----- Information provided

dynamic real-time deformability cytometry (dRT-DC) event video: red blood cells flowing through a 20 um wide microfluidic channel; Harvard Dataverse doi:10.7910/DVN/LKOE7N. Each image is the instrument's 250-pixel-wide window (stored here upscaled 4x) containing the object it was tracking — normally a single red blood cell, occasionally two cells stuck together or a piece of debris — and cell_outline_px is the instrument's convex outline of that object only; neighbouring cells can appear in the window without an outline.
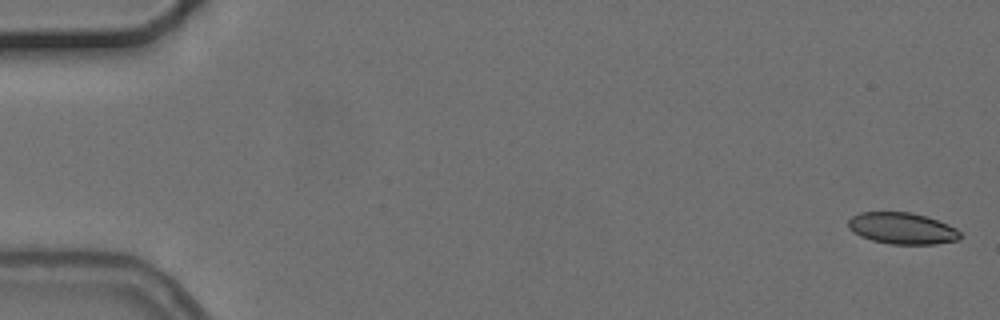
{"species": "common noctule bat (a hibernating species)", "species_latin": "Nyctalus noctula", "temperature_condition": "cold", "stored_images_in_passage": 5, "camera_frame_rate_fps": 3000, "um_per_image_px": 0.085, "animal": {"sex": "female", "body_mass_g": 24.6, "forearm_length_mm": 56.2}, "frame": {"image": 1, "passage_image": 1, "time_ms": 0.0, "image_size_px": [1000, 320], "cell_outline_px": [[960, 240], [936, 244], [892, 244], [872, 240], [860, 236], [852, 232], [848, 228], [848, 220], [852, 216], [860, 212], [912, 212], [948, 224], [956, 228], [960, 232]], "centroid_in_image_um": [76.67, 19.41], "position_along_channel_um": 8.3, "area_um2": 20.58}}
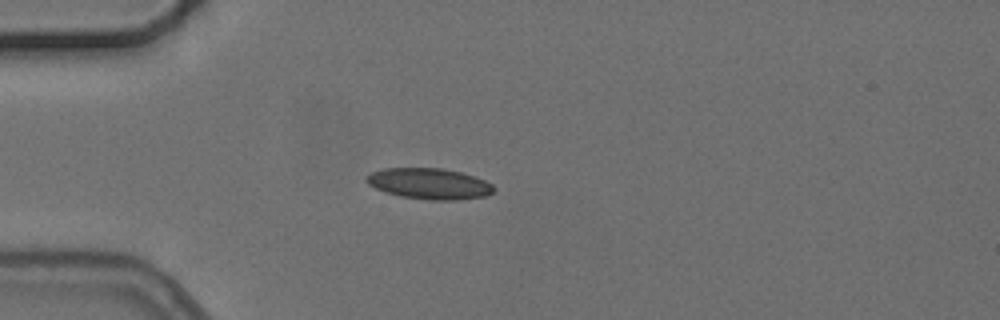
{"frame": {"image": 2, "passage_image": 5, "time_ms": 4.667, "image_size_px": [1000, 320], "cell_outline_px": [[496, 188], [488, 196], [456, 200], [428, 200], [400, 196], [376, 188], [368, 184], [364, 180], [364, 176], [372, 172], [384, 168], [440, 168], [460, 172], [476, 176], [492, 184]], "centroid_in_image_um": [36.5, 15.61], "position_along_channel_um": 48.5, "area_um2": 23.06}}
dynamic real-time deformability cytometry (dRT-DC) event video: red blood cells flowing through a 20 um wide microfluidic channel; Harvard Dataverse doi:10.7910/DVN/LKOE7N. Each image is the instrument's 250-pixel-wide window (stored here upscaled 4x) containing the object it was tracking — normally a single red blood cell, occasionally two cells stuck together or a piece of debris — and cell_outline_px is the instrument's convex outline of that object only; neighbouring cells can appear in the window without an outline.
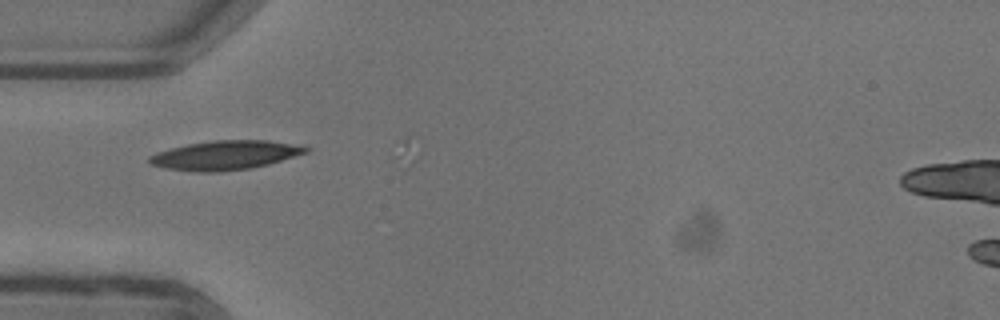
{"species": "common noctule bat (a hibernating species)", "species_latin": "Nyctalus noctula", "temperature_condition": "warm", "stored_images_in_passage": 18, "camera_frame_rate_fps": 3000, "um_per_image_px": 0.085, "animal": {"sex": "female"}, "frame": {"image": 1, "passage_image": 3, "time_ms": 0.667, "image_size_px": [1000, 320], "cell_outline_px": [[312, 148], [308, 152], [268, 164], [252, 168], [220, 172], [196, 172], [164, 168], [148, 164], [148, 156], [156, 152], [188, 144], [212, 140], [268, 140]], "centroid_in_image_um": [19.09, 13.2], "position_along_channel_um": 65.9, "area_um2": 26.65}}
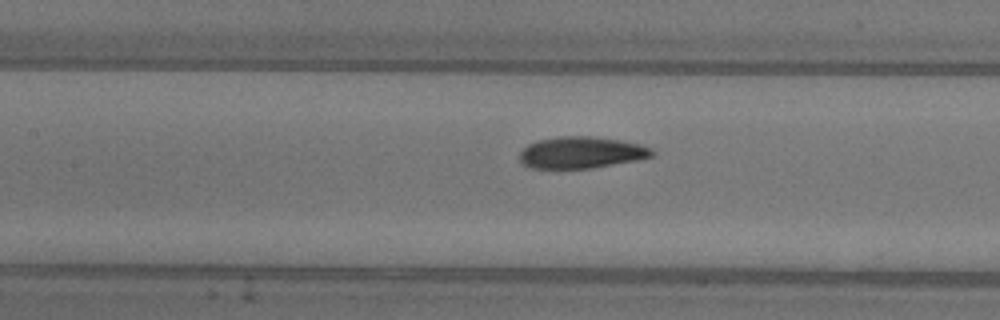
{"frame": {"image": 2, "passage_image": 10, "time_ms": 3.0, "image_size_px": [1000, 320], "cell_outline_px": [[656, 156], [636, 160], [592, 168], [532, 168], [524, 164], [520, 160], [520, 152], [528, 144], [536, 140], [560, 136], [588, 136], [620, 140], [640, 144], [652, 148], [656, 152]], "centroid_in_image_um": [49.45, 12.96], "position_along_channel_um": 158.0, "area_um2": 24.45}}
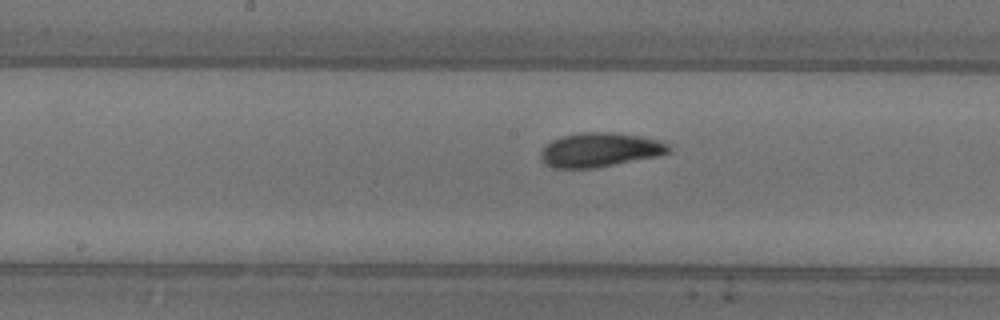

----------

Task goal
Give back the entries verbatim. Do not include any picture.

Exercise answer
dynamic real-time deformability cytometry (dRT-DC) event video: red blood cells flowing through a 20 um wide microfluidic channel; Harvard Dataverse doi:10.7910/DVN/LKOE7N. Each image is the instrument's 250-pixel-wide window (stored here upscaled 4x) containing the object it was tracking — normally a single red blood cell, occasionally two cells stuck together or a piece of debris — and cell_outline_px is the instrument's convex outline of that object only; neighbouring cells can appear in the window without an outline.
{"species": "common noctule bat (a hibernating species)", "species_latin": "Nyctalus noctula", "temperature_condition": "cold", "stored_images_in_passage": 5, "camera_frame_rate_fps": 3000, "um_per_image_px": 0.085, "animal": {"sex": "female", "body_mass_g": 24.6, "forearm_length_mm": 56.2}, "frame": {"image": 1, "passage_image": 1, "time_ms": 0.0, "image_size_px": [1000, 320], "cell_outline_px": [[960, 240], [936, 244], [892, 244], [872, 240], [860, 236], [852, 232], [848, 228], [848, 220], [852, 216], [860, 212], [912, 212], [948, 224], [956, 228], [960, 232]], "centroid_in_image_um": [76.67, 19.41], "position_along_channel_um": 8.3, "area_um2": 20.58}}
{"frame": {"image": 2, "passage_image": 5, "time_ms": 4.667, "image_size_px": [1000, 320], "cell_outline_px": [[496, 188], [488, 196], [456, 200], [428, 200], [400, 196], [376, 188], [368, 184], [364, 180], [364, 176], [372, 172], [384, 168], [440, 168], [460, 172], [476, 176], [492, 184]], "centroid_in_image_um": [36.5, 15.61], "position_along_channel_um": 48.5, "area_um2": 23.06}}
dynamic real-time deformability cytometry (dRT-DC) event video: red blood cells flowing through a 20 um wide microfluidic channel; Harvard Dataverse doi:10.7910/DVN/LKOE7N. Each image is the instrument's 250-pixel-wide window (stored here upscaled 4x) containing the object it was tracking — normally a single red blood cell, occasionally two cells stuck together or a piece of debris — and cell_outline_px is the instrument's convex outline of that object only; neighbouring cells can appear in the window without an outline.
{"species": "common noctule bat (a hibernating species)", "species_latin": "Nyctalus noctula", "temperature_condition": "warm", "stored_images_in_passage": 18, "camera_frame_rate_fps": 3000, "um_per_image_px": 0.085, "animal": {"sex": "female"}, "frame": {"image": 1, "passage_image": 3, "time_ms": 0.667, "image_size_px": [1000, 320], "cell_outline_px": [[312, 148], [308, 152], [268, 164], [252, 168], [220, 172], [196, 172], [164, 168], [148, 164], [148, 156], [156, 152], [188, 144], [212, 140], [268, 140]], "centroid_in_image_um": [19.09, 13.2], "position_along_channel_um": 65.9, "area_um2": 26.65}}
{"frame": {"image": 2, "passage_image": 10, "time_ms": 3.0, "image_size_px": [1000, 320], "cell_outline_px": [[656, 156], [636, 160], [592, 168], [532, 168], [524, 164], [520, 160], [520, 152], [528, 144], [536, 140], [560, 136], [588, 136], [620, 140], [640, 144], [652, 148], [656, 152]], "centroid_in_image_um": [49.45, 12.96], "position_along_channel_um": 158.0, "area_um2": 24.45}}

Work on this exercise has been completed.